An opinion is most often born out of your own personal preferences, your own unique taste, or your own desires, where it is accepted that others will have different opinions than your own.
And an assumption takes your own personal experiences and begins to hard-code them into your brain as fact, which in turn affects how you interact with others, allowing snap judgments, stereotypes, and incomplete data to guide your behavior.
Where you get into trouble is when you start believing your opinions are evidence enough for an assumption, thought, or idea to be true, which most often occurs not when we’re talking about sushi restaurants or tardy contractors, but issues of moral makeup.
When do you know you're wrong?
Astronomer Neil DeGrasse Tyson has said, “One of the great challenges in this world is knowing enough about a subject to think you’re right, but not enough about the subject to know you're wrong.”
This is what’s known as the Dunning-Kruger effect.

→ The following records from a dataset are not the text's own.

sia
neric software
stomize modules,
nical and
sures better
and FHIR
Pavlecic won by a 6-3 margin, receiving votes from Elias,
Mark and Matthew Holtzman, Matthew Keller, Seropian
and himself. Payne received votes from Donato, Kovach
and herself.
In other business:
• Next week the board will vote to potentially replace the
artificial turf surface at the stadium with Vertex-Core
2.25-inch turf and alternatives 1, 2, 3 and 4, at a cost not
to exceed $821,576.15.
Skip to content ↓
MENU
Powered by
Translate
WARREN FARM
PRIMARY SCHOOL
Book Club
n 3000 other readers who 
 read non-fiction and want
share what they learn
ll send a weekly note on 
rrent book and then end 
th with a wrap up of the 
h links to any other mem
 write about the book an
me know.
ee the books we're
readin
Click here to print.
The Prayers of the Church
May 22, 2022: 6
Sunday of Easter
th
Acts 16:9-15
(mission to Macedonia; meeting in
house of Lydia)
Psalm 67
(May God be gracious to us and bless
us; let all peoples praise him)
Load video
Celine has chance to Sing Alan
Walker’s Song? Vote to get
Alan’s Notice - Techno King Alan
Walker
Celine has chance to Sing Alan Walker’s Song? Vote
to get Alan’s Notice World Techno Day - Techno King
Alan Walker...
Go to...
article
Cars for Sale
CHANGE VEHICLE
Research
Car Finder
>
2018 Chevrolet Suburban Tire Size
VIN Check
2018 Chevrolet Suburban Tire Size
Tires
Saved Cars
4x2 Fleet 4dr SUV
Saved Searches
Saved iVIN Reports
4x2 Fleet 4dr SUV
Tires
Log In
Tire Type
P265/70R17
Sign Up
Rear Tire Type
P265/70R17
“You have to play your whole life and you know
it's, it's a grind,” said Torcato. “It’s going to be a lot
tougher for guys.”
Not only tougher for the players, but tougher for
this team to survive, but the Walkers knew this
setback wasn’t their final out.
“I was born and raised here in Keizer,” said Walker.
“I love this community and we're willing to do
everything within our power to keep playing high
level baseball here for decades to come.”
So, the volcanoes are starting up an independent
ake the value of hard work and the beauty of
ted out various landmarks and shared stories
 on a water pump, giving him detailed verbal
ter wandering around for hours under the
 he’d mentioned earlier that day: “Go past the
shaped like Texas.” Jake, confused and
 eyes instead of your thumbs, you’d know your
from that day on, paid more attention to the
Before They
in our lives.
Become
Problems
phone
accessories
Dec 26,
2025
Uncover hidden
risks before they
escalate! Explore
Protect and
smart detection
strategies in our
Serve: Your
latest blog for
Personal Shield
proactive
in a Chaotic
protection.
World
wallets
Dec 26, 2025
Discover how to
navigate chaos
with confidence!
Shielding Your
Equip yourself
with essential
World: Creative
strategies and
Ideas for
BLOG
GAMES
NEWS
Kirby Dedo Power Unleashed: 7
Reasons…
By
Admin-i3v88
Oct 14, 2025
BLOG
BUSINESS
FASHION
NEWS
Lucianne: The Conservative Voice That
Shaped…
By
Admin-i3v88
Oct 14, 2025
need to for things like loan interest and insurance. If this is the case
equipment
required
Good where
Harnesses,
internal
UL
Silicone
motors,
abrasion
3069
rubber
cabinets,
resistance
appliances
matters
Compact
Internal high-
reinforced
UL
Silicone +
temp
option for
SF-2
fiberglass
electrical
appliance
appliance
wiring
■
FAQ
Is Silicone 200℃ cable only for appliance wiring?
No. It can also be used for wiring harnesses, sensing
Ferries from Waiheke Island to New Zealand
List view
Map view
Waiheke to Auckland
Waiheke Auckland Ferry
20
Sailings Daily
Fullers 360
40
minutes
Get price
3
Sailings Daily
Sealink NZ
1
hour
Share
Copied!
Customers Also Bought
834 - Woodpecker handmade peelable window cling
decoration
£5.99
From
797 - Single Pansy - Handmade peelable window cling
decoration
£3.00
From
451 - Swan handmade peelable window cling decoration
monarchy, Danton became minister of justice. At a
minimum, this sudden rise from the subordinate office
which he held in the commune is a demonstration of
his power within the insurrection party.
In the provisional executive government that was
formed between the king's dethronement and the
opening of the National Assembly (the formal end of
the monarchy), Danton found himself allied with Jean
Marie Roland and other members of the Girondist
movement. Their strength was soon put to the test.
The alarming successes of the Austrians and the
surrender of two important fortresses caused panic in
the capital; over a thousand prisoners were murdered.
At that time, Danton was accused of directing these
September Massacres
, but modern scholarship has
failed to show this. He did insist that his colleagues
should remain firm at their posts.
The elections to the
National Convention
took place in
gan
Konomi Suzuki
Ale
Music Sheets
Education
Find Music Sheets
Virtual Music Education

We have a tendency to overestimate how much we know about a subject when we gain a little bit of knowledge about it. As we become more informed about the subject, we begin to lose confidence about what we know since we are exposed to just how much information and nuance are contained within the subject.
Finally, as we continue to gain more knowledge and information, we understand what we were wrong about previously, and are able to articulate with authority what is actually true about the subject.
However, even then, sometimes knowing you’re wrong isn’t enough to overcome biases and previously held opinions.
We live in a world where the phrase “alternate facts” has seriously passed across someone’s lips. And this isn’t a political commentary, I’m simply addressing a larger societal issue.
A fact is defined as “something that actually exists.”
Alternate facts are, quite literally by the rule of definition, make-believe. To be alternate from actual existence is to be fantasy and untrue.
But this is what happens when your opinions of morality seemingly conflict with someone else’s view, fueling your assumptions about the other person and their intent, leading to wildly different behavior and beliefs, a.k.a. alternate facts.
In episode 108 of my podcast, Dr. Kurt Gray described how humans are all of the same “moral mind,” where we are driven to see ourselves and those we love protected and safe. It is in our divergent definitions of “those we love” and “protected and safe” that cause us to ascribe positive value to our own morals, and to assume ill-intent of those who define these things differently.
Thus, opinions form, and out of those opinions, assumptions are adopted.
When this happens, you use that assumption as evidence of truth or fact. You hunker down and defend your belief as if belief alone proves certainty.
When you have an opinion, and that opinion fuels an assumption about another person, and you never explore that assumption further and deeper to see if what you believe is actually true, your ego can go into lock-down mode.
Curiosity killed the ego
On episode 27 of my podcast, ABC Chief National Correspondent Matt Gutman spoke about his career in journalism and how curiosity drives him.
“I’ve had some of the most amazing scoops of my career just by talking to random people and learning things,” he said, adding that “being nice to people has led to the greatest successes in my life.”
And that’s how we avoid the challenge Neil DeGrasse Tyson warned about ... thinking we know enough when we actually know too little.
You must get curious about what it is you believe to be true, and what someone else’s experience might tell you about the world around you. Dig in and ask questions. Be curious. Strive to learn more, even if the truth — the facts — don’t line up with your opinions.
Saying “I don't know, but I'm going to find out” is one of the strongest, most powerful things you can say.
It takes being curious about the world apart from your opinions to ask the question, “How might my assumptions be incomplete?”